James Whitley was a serial bankruptcy filer and all around bad guy. He is currently serving a life sentence for sexually harassing a minor. About a month prior to that conviction, his latest Chapter 13 bankruptcy case had been dismissed with prejudice. On the same day as his criminal conviction, Whitley transferred two pieces of real property to an entity controlled by his bankruptcy attorney, Reese Baker. Then about two months after that, the bankruptcy court vacated its prior dismissal order and converted Whitley’s Chapter 13 case to Chapter 7.
There were liens on the properties that were transferred to Baker and, prior to the bankruptcy court vacating the previous dismissal order, the properties were purchased by Baker’s entity at a foreclosure sale. Thereafter, the Chapter 7 Trustee in Whitley’s Chapter 7 case sued Baker alleging that the transfers were fraudulent and also alleging that the transfers (which were without notice to the bankruptcy court and without court authority) were in breach of Baker’s fiduciary duty to Whitley.
The bankruptcy court framed the matter under Bankruptcy Code section 329 to determine whether Baker was required to disgorge the fees he was paid relating to Whitley’s bankruptcy cases. The total fees were $12,074. Judge Bohm held a multi-day hearing on the issue and concluded that Baker was required to return the $12,074, plus the two properties. Baker did not quarrel with the $12,074 disgorgement, but argued that he should not be required to return the properties because he paid $98,775 for them and that the sanction therefore was denying him both the compensation, plus $98,775. Judge Bohm said that the payments were to retain “ill-gotten gains” and the payments had no relevance to whether the properties should be returned to the estate. The district court affirmed.

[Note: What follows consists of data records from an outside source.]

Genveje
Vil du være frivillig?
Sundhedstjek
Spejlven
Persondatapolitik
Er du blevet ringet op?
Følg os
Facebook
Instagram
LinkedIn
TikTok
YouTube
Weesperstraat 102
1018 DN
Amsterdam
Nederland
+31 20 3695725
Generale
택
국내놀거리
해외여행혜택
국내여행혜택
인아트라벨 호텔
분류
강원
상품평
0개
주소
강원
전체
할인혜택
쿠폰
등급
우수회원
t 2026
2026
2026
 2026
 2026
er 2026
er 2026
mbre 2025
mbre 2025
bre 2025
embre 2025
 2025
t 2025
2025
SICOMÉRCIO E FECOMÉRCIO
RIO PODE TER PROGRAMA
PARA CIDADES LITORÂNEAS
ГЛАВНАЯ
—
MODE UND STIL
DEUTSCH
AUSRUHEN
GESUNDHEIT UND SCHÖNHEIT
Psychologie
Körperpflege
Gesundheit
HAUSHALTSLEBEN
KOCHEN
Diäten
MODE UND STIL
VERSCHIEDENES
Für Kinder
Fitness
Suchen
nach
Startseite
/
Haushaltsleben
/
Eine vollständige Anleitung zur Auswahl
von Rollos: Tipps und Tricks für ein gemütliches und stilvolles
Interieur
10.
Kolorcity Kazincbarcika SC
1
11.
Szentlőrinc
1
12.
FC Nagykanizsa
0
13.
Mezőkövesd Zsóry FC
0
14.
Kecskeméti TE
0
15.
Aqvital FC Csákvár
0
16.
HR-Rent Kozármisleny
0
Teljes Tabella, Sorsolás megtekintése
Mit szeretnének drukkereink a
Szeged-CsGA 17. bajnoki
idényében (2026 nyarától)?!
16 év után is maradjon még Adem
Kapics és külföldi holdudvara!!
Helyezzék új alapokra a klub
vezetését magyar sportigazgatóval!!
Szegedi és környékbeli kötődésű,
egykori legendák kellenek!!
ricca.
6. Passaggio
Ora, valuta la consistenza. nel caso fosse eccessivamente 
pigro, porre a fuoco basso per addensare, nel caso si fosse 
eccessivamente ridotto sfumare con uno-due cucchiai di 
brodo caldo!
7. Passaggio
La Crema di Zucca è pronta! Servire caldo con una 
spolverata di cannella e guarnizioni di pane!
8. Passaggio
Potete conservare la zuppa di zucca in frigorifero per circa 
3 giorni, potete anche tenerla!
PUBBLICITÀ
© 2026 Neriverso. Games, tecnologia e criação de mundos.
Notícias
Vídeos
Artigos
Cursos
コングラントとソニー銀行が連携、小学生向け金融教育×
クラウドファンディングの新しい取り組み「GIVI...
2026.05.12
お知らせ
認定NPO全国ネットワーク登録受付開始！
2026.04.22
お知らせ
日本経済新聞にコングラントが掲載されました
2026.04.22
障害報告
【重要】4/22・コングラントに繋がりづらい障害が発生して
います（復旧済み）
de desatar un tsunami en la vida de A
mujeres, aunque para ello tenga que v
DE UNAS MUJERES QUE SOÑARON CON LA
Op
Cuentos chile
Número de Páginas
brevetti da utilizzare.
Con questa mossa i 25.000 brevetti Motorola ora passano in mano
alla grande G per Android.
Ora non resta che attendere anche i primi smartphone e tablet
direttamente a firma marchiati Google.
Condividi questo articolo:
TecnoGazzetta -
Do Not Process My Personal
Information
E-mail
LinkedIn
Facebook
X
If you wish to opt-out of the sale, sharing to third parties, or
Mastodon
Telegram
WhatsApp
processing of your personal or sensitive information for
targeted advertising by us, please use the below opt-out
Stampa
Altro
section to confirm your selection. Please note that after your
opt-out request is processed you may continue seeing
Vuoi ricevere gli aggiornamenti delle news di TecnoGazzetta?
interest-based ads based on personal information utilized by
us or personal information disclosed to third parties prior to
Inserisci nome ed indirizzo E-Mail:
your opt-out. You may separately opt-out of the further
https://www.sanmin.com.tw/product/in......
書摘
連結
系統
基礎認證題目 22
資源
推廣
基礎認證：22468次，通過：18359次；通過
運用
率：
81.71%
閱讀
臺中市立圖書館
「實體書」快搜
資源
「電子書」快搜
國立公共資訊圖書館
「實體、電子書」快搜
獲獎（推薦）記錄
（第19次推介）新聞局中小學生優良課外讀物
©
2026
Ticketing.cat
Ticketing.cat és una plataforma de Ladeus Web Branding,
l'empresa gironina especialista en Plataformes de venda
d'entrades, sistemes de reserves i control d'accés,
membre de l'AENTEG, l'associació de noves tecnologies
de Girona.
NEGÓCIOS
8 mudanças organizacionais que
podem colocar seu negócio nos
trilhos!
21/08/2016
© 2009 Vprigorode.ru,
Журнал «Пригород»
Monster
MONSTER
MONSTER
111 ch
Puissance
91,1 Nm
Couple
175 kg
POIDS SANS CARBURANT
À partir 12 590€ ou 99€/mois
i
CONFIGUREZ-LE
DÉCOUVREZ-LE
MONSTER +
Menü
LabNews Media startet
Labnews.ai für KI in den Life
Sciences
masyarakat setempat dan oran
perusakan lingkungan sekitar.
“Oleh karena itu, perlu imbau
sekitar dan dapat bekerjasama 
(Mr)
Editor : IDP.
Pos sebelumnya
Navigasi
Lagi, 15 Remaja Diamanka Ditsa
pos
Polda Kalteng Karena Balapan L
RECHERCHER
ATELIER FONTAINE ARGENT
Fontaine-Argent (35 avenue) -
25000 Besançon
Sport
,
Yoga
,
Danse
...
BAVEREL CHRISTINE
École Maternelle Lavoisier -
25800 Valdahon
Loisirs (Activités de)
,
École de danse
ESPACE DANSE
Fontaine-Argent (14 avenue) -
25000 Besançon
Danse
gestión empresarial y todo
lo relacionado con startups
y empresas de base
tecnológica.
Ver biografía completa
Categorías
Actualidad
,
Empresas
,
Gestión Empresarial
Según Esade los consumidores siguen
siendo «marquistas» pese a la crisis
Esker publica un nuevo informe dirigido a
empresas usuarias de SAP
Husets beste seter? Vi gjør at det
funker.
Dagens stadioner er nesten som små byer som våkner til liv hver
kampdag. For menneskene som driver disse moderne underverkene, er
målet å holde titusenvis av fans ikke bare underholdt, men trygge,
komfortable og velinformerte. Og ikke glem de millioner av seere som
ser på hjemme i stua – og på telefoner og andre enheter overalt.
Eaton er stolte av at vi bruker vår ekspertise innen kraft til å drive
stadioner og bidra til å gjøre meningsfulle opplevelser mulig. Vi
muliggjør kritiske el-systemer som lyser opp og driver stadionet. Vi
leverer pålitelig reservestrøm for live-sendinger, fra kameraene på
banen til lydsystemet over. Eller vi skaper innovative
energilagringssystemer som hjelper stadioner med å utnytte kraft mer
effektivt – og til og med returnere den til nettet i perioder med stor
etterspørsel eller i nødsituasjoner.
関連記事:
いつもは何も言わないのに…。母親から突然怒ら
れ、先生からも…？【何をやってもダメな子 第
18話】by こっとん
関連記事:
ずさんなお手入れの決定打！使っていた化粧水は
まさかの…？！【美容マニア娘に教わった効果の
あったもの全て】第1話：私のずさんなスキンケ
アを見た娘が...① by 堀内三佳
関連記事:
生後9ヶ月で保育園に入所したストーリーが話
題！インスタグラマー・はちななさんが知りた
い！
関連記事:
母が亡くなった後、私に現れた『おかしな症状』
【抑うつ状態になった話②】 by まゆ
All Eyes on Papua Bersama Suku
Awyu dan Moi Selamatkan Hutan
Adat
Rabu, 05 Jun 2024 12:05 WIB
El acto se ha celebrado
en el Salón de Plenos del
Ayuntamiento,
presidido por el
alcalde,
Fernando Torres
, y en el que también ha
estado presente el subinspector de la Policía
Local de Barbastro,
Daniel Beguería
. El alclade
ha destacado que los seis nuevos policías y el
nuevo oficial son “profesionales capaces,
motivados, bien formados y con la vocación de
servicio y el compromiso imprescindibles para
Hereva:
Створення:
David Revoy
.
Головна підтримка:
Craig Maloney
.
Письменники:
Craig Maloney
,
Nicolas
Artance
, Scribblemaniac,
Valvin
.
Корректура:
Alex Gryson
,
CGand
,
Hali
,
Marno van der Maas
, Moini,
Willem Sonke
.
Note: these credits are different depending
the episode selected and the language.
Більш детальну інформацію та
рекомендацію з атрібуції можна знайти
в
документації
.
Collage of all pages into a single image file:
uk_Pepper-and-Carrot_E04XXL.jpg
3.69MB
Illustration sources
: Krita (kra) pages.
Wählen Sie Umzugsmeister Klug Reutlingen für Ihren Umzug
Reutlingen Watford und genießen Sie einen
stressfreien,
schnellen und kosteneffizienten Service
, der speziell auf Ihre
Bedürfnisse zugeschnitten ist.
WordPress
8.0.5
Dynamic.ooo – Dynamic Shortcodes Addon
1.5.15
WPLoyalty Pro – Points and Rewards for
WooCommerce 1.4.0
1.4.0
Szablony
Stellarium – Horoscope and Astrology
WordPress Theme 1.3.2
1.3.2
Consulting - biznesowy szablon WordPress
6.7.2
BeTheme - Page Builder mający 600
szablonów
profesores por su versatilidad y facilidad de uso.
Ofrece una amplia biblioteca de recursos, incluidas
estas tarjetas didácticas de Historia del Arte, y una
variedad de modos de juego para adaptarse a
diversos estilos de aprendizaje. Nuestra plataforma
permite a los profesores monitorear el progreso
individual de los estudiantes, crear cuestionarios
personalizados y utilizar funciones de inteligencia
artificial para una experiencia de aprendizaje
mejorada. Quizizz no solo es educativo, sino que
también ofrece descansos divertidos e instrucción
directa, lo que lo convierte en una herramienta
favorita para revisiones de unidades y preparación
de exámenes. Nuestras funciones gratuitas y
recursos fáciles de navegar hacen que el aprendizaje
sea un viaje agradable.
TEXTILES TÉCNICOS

The Fifth Circuit agreed that section 329 clearly allows a bankruptcy court to enter an order requiring fees to be disgorged. But, the sanction is this case went beyond the fees to include the value of these properties. The court also noted that bankruptcy courts have the power to issue disciplinary sanctions that could have included return of the properties. But, the bankruptcy court’s ruling was based only on section 329 and a record had not been established about the value of the properties and whether that entire value should be included as a disciplinary sanction. The court therefore reversed and remained for further proceedings on the issue.
The ultimate lesson in this case is that if you are seeking disgorgement plus other damages, you cannot rely solely on section 329 and you must lay down a sufficient evidentiary record for those other sanctions.